Díaz, who was accompanied during the event of Donna Shalala, who represents Little Havana in Congress in Washington, explained that Bloomberg’s policy towards the island is punishing the regime but without affecting ordinary Cubans with travel restrictions and remittances.

He said Bloomberg intends to “keep sanctions” on Cuba as long as the violation of human rights and intervention in Venezuela does not cease, “but the punishment must be directed at those who benefit from that system, the military, the government, not the village”.

He said he will establish a remittance plan in which shipments of less than $ 500 must be free, a measure that is part of an immigration plan that will be disclosed next week.

The former mayor explained that in addition to being the policy advisor to Cuba of Bloomberg, he is his bridge with the “important” Hispanic electorate in the United States, that this 2020 has a record 32 million people eligible to vote.
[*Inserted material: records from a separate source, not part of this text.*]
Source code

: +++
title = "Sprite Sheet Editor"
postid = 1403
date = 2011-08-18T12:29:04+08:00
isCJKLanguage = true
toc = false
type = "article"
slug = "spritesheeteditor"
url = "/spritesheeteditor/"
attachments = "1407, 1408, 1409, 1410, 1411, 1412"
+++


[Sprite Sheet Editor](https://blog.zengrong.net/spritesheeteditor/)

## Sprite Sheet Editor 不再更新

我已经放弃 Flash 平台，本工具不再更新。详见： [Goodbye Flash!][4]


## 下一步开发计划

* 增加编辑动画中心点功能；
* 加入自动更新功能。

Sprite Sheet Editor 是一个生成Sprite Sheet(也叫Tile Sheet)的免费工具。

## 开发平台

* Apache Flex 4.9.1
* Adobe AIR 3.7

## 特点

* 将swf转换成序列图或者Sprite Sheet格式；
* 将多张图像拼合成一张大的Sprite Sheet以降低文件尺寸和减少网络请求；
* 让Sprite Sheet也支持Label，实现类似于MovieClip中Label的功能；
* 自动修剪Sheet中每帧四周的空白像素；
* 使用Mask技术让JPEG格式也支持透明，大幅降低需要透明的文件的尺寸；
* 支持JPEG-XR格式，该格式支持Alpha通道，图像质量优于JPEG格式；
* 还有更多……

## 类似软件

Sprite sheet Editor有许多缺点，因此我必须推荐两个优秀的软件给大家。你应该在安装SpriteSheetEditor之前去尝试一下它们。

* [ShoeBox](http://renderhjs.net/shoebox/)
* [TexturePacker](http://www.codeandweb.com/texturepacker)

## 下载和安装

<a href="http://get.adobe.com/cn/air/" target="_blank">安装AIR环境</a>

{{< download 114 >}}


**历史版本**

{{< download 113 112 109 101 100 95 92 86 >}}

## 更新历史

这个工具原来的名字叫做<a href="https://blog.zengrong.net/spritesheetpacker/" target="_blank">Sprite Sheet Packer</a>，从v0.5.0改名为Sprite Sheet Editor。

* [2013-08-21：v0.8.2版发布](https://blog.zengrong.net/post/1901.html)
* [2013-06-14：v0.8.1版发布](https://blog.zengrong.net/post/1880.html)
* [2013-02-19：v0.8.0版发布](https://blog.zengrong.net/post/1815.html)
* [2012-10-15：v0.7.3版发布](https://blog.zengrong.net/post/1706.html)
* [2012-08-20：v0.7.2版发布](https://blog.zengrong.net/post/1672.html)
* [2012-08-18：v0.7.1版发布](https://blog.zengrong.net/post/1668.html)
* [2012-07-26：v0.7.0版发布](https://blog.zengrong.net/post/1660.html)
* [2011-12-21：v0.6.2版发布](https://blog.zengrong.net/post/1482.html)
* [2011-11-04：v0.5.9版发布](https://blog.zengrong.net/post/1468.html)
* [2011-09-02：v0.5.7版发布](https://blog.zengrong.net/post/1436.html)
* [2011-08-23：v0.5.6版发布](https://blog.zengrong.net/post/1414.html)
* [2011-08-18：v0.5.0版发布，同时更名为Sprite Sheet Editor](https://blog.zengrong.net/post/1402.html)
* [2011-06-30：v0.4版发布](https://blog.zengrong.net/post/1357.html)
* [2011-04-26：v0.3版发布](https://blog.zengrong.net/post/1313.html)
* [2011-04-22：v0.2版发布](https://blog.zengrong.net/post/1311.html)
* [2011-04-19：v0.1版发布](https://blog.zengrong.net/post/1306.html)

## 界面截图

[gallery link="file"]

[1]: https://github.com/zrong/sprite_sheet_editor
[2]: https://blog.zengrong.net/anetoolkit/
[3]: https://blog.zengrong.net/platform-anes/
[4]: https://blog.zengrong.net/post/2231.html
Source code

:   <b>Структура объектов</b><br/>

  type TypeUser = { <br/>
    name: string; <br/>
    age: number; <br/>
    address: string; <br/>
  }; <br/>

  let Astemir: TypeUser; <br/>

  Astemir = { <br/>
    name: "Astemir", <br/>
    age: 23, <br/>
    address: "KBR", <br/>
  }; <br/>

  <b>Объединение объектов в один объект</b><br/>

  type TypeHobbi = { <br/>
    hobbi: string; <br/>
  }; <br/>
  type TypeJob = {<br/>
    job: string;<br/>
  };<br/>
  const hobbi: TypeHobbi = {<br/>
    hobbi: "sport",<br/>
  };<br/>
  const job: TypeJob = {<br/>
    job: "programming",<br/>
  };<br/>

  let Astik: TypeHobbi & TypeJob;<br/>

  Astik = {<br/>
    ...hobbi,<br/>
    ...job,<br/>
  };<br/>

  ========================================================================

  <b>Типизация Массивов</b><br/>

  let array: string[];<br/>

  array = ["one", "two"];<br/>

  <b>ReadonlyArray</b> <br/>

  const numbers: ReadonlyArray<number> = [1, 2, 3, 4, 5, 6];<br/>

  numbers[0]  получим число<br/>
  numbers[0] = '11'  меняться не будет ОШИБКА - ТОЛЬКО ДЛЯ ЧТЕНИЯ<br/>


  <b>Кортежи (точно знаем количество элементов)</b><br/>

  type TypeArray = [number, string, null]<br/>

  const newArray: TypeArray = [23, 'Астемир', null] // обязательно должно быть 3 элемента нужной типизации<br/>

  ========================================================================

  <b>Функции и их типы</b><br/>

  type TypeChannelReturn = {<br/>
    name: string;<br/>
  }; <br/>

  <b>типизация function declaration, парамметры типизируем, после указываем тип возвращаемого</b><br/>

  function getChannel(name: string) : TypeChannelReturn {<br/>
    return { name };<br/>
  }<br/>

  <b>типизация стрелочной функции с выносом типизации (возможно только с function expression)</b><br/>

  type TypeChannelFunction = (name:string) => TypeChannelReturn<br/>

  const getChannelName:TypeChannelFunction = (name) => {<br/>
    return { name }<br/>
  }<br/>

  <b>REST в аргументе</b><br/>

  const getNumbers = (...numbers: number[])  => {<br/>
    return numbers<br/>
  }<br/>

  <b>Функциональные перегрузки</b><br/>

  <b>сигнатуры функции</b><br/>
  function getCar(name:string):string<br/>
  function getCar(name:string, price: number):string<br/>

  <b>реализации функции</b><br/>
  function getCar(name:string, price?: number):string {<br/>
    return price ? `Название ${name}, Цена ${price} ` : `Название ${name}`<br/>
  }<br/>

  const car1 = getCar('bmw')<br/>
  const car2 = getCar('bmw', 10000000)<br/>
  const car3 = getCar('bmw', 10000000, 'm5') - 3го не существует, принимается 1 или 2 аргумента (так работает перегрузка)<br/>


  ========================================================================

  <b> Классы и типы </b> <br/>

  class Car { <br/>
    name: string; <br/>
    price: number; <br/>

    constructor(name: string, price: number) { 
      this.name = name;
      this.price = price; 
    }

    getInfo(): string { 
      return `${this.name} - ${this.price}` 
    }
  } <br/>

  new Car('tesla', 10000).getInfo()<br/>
He said that “a difference of 100,000 Latino votes can determine an election” in hard-fought states and that it is an electorate that focuses more on the candidate than on the party.

“If there is a candidate that they want, that they respect, they would vote for that candidate, despite their party,” he said.

Díaz seeks together with Bloomberg, who was mayor of New York, to turn around the states that gave Trump the victory in 2016, including Florida, as well as Wisconsin, Arizona, Pennsylvania and Michigan, mainly.

In that sense, he pointed out that “it is a problem” that the other Democratic candidates “have not left Iowa”, who voted Republican, and New Hampshire, noting that the primaries there and those of the rest of February only represent in total 4 % of the delegates of the Convention, which is the one chosen by the party candidate.

“The focus of us has been the rest of the country, with special emphasis on those six to seven states that will determine the final result” in November, he reiterated.

“If those voters become Bloomberg, we win,” said Diaz, who said he has known the millionaire Democrat for twenty years.

Former Mayor Diaz told Efe that Bloomberg will visit Puerto Rico and plans to open several offices there with a view to the March 29 primaries.

“In Puerto Rico’s primary, more delegates to the convention are elected than in Iowa and New Hampshire,” he said.

He stressed that Puerto Ricans both on the island and in Florida and New York tend “traditionally” to be more Democrats and are disappointed with the treatment given by Trump when they were hit by hurricanes and tremors.

In that sense, he said that the Bloomberg platform foresees the promotion of investments in Puerto Rico, especially in infrastructure, and that the island becomes the 51st state of the nation “as long as the Puerto Rican people want it”.